EXTRAIT DU TEXTE:
* * * * * * * * *
LA CATHÉDRALE OGIVALE

« Le gothique succède au roman comme la fleur au bouton. » (Auguste Rodin)

L'initiative d'une nouvelle cathédrale plus grande, et surtout avec un chœur plus vaste, revint à Aimeric de la Serre, évêque de Limoges de 1246 à 1272, qui destina sa fortune à cette construction. Ce don considérable, de plus de 27.000 livres, permit de subvenir aux frais des travaux pendant 17 ans. Mais ce grand mécène mourut avant l'ouverture du chantier et ce fut le doyen du chapitre, Hélie de Malemort, qui posa la première pierre, le 1er juin 1273, pendant la vacance du siège épiscopal.

Cette période de construction fut certainement très active, d'autant plus qu'on extrayait le beau granit des carrières de Neuplanchas, paroisse de Saint-Jouvent, à 20 km au Nord de Limoges. En 1290, les premiers fonds étant épuisés, l'évêque Gilbert de Malemort créa de nouvelles ressources pour assurer la continuation des travaux. Son successeur Raynaud de la Porte prorogea de 6 ans la donation des revenus des paroisses vacantes. Ses deux successeurs, Gérard Roger et Hélie de Talleyrand, poursuivirent l'œuvre entreprise, mais les travaux s'arrêtèrent en 1327. A cette date, l'abside, le chœur et son déambulatoire avec les chapelles rayonnantes ainsi que la chapelle du transept Nord étaient achevés et reliés au transept roman.
* * * * * * * * *
OBJECTIF A:
Présentez en tableau Markdown, avec les colonnes Numéro et Contenu, tout ce qui va du début des enregistrements jusqu'à la ligne contenant « List each element's » incluse. Omettez les lignes vides et laissez les images de côté.
* * * * * * * * *
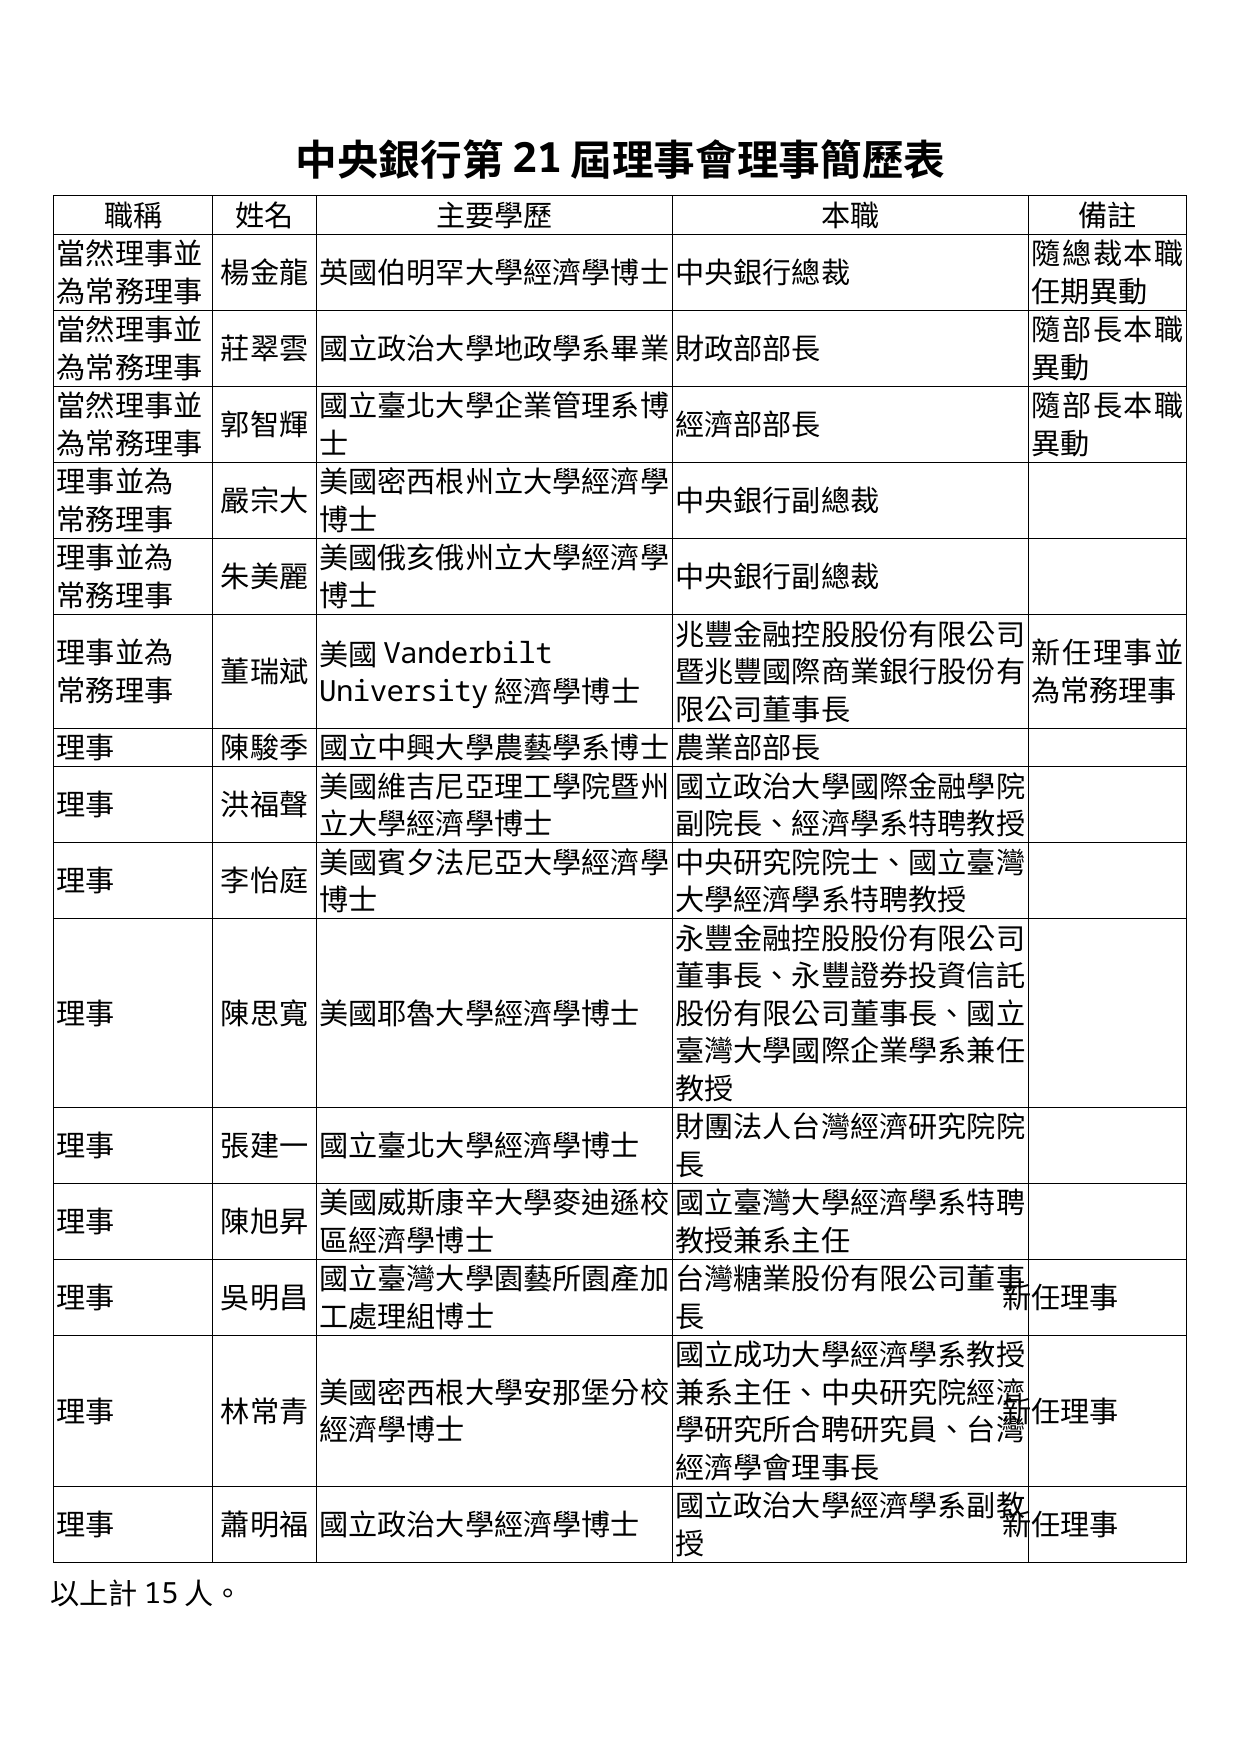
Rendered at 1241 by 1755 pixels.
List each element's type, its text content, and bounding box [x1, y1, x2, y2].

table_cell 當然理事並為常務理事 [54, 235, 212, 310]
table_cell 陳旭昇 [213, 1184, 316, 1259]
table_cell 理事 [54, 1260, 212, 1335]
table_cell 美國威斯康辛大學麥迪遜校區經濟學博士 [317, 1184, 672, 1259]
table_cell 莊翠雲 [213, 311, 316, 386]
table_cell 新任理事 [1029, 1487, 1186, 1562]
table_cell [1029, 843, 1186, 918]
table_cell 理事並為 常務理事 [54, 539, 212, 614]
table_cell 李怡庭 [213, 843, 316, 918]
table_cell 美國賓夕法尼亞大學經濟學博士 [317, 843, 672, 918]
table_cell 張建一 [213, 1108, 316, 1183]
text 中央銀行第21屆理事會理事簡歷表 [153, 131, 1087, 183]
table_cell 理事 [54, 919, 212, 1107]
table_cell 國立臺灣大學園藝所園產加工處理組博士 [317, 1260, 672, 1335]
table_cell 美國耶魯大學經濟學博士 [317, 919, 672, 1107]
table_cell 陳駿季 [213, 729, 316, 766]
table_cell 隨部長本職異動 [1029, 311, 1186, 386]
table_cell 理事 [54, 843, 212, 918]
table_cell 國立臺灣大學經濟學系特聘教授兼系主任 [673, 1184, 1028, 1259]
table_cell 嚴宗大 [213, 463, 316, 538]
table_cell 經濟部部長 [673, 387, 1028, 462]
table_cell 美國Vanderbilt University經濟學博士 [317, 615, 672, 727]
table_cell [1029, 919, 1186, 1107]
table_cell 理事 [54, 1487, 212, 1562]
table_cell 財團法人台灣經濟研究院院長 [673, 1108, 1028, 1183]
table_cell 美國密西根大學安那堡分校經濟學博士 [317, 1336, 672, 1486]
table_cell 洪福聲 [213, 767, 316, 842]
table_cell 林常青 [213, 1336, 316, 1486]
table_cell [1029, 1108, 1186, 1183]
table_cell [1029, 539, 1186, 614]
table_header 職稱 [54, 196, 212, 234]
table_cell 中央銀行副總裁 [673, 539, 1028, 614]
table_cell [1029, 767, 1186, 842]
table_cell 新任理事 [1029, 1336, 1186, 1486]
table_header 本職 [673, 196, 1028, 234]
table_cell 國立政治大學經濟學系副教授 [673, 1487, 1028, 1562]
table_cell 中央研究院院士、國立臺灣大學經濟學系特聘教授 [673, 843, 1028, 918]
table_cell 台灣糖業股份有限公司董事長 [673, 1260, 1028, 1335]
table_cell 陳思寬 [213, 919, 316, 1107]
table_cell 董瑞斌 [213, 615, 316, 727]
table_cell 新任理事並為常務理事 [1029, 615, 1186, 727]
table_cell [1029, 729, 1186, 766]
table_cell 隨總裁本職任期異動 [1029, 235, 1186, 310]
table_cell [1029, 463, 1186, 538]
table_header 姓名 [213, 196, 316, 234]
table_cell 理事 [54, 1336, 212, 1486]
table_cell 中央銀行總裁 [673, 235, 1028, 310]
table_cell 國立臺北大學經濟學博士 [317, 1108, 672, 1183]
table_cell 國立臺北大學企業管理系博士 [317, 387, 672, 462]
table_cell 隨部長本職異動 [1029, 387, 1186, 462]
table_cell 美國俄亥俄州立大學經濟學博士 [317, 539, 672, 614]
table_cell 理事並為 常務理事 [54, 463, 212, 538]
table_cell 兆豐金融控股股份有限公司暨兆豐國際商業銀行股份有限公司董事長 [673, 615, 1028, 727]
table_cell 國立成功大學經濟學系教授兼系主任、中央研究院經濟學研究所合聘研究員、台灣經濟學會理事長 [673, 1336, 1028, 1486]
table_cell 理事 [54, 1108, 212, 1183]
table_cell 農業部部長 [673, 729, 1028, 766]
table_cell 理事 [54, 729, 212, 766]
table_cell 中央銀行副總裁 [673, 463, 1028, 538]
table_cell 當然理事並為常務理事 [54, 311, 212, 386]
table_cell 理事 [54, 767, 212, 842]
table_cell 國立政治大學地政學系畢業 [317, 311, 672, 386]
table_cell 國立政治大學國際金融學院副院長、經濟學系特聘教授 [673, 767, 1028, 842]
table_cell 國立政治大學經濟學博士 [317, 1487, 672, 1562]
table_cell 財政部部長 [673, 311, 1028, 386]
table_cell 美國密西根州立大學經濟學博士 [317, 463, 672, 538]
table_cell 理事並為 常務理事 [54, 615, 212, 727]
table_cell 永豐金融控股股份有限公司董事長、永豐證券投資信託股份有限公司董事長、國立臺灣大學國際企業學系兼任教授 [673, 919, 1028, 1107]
* * * * * * * * *
OBJECTIF B:
Traduisez en anglais, s'il vous plaît, cette phrase du texte sur la cathédrale ogivale : « Ce don considérable, de plus de 27.000 livres, permit de subvenir aux frais des travaux pendant 17 ans. »

RÉSULTAT ATTENDU A:
| Numéro | Contenu |
|---|---|
| 1 | Rendered at 1241 by 1755 pixels. |
| 2 | List each element's type, its text content, and bounding box [x1, y1, x2, y2]. |

RÉSULTAT ATTENDU B:
This considerable gift, of more than 27,000 livres, made it possible to cover the cost of the work for 17 years.